В преиндустриальном веке жизнь человека в значительной степени зависела от погодных условий и всяческих случайностей. Поэтому огромное внимание придавалось религиозному служению, которое считалось важнейшей частью технологии выживания. Постепенно человек накопил опыт и добился определенных успехов как в сельском хозяйстве, так и в здравоохранении. Роль религии в технологии выживания снизилась, в то время как роль сельскохозяйственной и индустриальной технологии резко возросла. Поэтому когда пришел индустриальный век, традиционная религия значительно ослабла. Это создало вакуум, который заполнила новая религия — религия индустриального века, базирующаяся на обожествлении Станка и производимых им вещей.
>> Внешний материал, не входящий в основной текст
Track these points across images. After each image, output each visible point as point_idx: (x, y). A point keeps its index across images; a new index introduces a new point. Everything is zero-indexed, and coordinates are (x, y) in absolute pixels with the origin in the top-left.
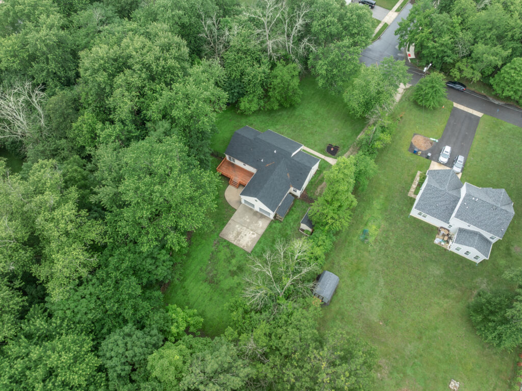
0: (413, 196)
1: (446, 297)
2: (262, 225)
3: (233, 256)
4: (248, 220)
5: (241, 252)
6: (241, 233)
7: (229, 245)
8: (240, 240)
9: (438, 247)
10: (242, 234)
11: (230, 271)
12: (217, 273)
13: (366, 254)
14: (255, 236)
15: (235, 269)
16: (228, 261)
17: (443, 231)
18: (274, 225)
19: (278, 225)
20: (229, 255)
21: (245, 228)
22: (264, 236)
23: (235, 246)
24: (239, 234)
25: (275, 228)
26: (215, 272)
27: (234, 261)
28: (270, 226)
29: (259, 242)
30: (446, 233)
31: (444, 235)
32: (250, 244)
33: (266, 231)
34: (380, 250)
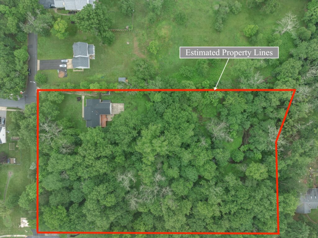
0: (83, 70)
1: (108, 51)
2: (115, 105)
3: (127, 107)
4: (116, 109)
5: (125, 105)
7: (125, 110)
8: (122, 108)
9: (95, 58)
10: (120, 108)
12: (134, 108)
13: (108, 75)
14: (119, 105)
15: (130, 104)
17: (90, 58)
18: (113, 102)
19: (113, 101)
21: (118, 109)
23: (124, 108)
27: (129, 106)
29: (120, 103)
30: (90, 57)
31: (91, 57)
32: (122, 105)
34: (104, 72)
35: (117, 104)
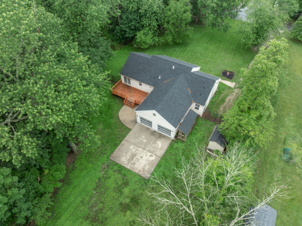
2: (161, 146)
3: (126, 184)
4: (145, 141)
5: (136, 179)
6: (136, 155)
7: (121, 169)
8: (134, 164)
10: (138, 157)
11: (121, 204)
12: (104, 207)
14: (153, 158)
15: (128, 200)
16: (119, 190)
18: (176, 145)
19: (180, 146)
20: (120, 182)
21: (141, 149)
22: (164, 157)
23: (129, 170)
24: (133, 156)
25: (177, 149)
26: (100, 206)
27: (126, 191)
28: (171, 146)
29: (159, 166)
32: (147, 167)
33: (166, 152)
35: (160, 153)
Российское государство к 1917-му году отнюдь не было неэффективным, нечестным, лишенным традиций, отжившим, не сулящим лучшего будущего: просто оно базировалось на православной идее бога, а этот бог больше не помогал. Тысячу лет в России верили в Христа, а тут за пару лет разрушили и осквернили (!) все церкви, уничтожили священников. Взорвав православные святыни, народ воздвиг новые, обещающие чудесное спасение храмы, такие как ГАЗ или Уралмаш, выучил новые молитвы и ритуалы, стал покланяться нетленным мощам нового святого. На место старой пришла новая религия, и эта религия привела принявшие ее общества в совершенно особый мир, сформулировала совершенно другие правила поведения и законы. Для того чтобы понять российскую действительность, нам следует их изучить.
Станку место на заводе: там есть все, чтобы обеспечить его работу. Но и за воротами завода все стало так, как будто было сделано не для человека, а для Станка.
Коллектив — это группа людей, объединенных с целью модификации поведения всех членов группы и каждого в отдельности на основе принятия некоей горизонтальной идеологии.
В индустриальном веке коллективы часто строились на мощных идеологиях, воплотивших в себе мистицизм поклонения Станку, и такой коллектив можно назвать Социальной машиной. Социальная машина — это коллектив, жестко организованный так, чтобы упростить служение Станку. Социальная машина — своеобразный храм Станка, построенный из людей, это Станок, частями и продуктом которого являются люди. Нам нужно понять, как устроена Социальная машина, ведь при коммунистах Социальная машина являлась не просто главным, а единственным действующим лицом на социальной арене.
Некоторые проявления Социальной машины существуют во всех обществах. Если мы сравним человеческое лицо с флагом, приветствие — с салютом, ходьбу — с маршем, одежду — с формой, а ритм человеческой жизни — с расписанием, мы увидим, что индустриальный век повлиял на все.